Pose and size estimates:
▬▬▬▬▬▬▬▬▬▬

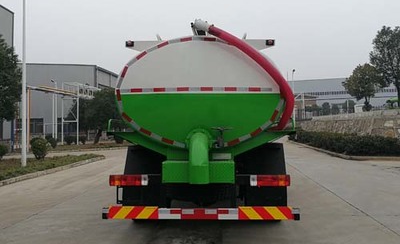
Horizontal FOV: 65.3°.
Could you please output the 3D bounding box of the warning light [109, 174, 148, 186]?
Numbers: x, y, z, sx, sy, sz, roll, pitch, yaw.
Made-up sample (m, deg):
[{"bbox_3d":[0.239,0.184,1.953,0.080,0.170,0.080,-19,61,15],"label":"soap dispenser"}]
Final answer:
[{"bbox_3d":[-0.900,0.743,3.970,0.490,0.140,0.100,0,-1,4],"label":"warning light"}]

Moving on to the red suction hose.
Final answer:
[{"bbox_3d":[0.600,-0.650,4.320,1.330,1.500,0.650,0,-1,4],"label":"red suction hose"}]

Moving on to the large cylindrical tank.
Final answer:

▬▬▬▬▬▬▬▬▬▬

== Instructions for the task ==
Recast every line of the listing above as a numbered list, skipping blank lines and leaving out the picture.

== Solution for this problem ==
1. Horizontal FOV: 65.3°.
2. Could you please output the 3D bounding box of the warning light [109, 174, 148, 186]?
3. Numbers: x, y, z, sx, sy, sz, roll, pitch, yaw.
4. Made-up sample (m, deg):
5. [{"bbox_3d":[0.239,0.184,1.953,0.080,0.170,0.080,-19,61,15],"label":"soap dispenser"}]
6. Final answer:
7. [{"bbox_3d":[-0.900,0.743,3.970,0.490,0.140,0.100,0,-1,4],"label":"warning light"}]
8. Moving on to the red suction hose.
9. Final answer:
10. [{"bbox_3d":[0.600,-0.650,4.320,1.330,1.500,0.650,0,-1,4],"label":"red suction hose"}]
11. Moving on to the large cylindrical tank.
12. Final answer:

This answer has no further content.